It has occurred to me that Sam and I speak totally different languages. I understand English for the most part and he understands some other language that I’m not familiar with completely. And so this post is the inaugural edition of “Doglish 101,” a semi-regular column here around the Ranch that’s designed to help us figure out what the devil is going on in those communications with some of the more ‘intransigent’ hounds who shall remain nameless at this point but whose initials are Yosemite Sam.
Oh sure, most of the time he gets “sit,” “stay,” simple stuff like that. But as we all know from a recent
rant post, sometimes the wires seem to get bizarrely crossed. I’ve wondered whether my dog could be hard of hearing? I know I am with certain sounds and it’s not that selective hearing thing-no, it’s probably more like listening to extra loud rock & roll music as a teenager (heck I still like like my tunes loud so in my case, it’s not all that surprising that I’m half deaf). Sam on the other hand, well I think is either (a) just plain stubborn as all get-out (b) developmentally slow or (c) in need to of learning the language spoken by this humanoid.

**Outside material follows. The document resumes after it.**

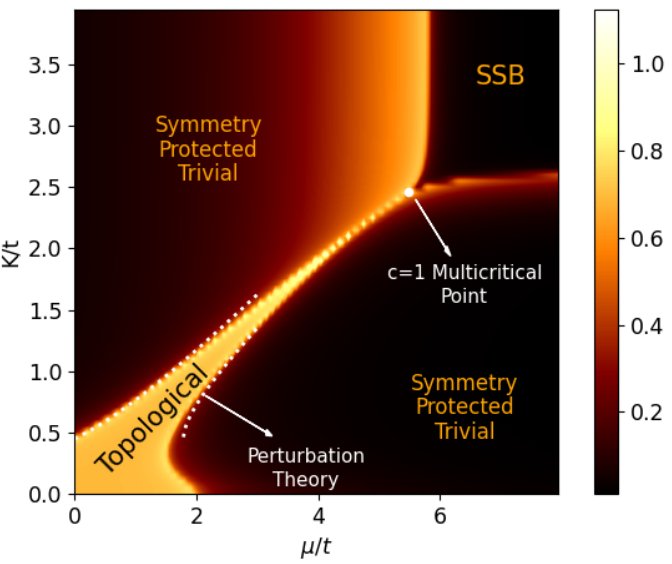
Figure 6: Numerical results for the half-chain entanglement entropy at h / t = 5. The white dotted lines are the analytical results from perturbation theory at large h , see Eq. (47). This approximation is valid for t 2 / h (cid:28) K (cid:28) h and µ (cid:28) h , where it reproduces correctly the phase boundaries. However, it cannot be used to infer that the critical lines converge into a c = 1 multicritical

Take for instance, the command “up.” When I say it, at least in my mind, I mean Sam should jump up on the sofa, or bed, or whatever and land with all 4 feet on said surface. What I don’t mean however is for him to start bouncing up and down like a cotton pickin’ pogo stick and hopping up on desks with all four feet like he recently did at the hospital. That command would be “feet” where during our training sessions, I lifted his front feet up onto a surface, provided loads of praise and lots of treats to get those brain synapses to fire in his little pea brain and associate the command with the physical act. It seemed so simple, its worked many times before, and yet, what he obviously hears is “jump up on this desk and embarrass the ever-lovin dickens out of Mom.”
Then there’s that whole thing about the command “come.” Sure Sam comes on command 99% of the time. That 1%, well that gets a little tricky. It’s like he is either thinking “Pfft, yeah not in this lifetime lady, I’ve got pee-mail to read and smells to check out and I’d rather not” or “La-la-la-la-la-la, I can’t hear you with these paws in my ears.” When it suits him, he’ll come a-running, nearly crashing into me and then he turns into a silly wiggling mutt that seems to defy all possible forms of normal anatomy since it appears he has some sort of special hinge in the center of his back that vacillates back and forth like a Slinky toy. He’ll run up and then lean hard against my leg. Clearly he’s not prepared to be any kind of service dog to help out with balance issues and I have to brace myself to keep from falling over. I know I should be grateful he came, but…it’s not quite like how I pictured it in my mind and obviously a failure to understand Doglish. 😉
So tell me…is it just me not fully understanding the complexity of communication or have I entered the Twilight Zone of ‘Doglish 101?” Does it even matter?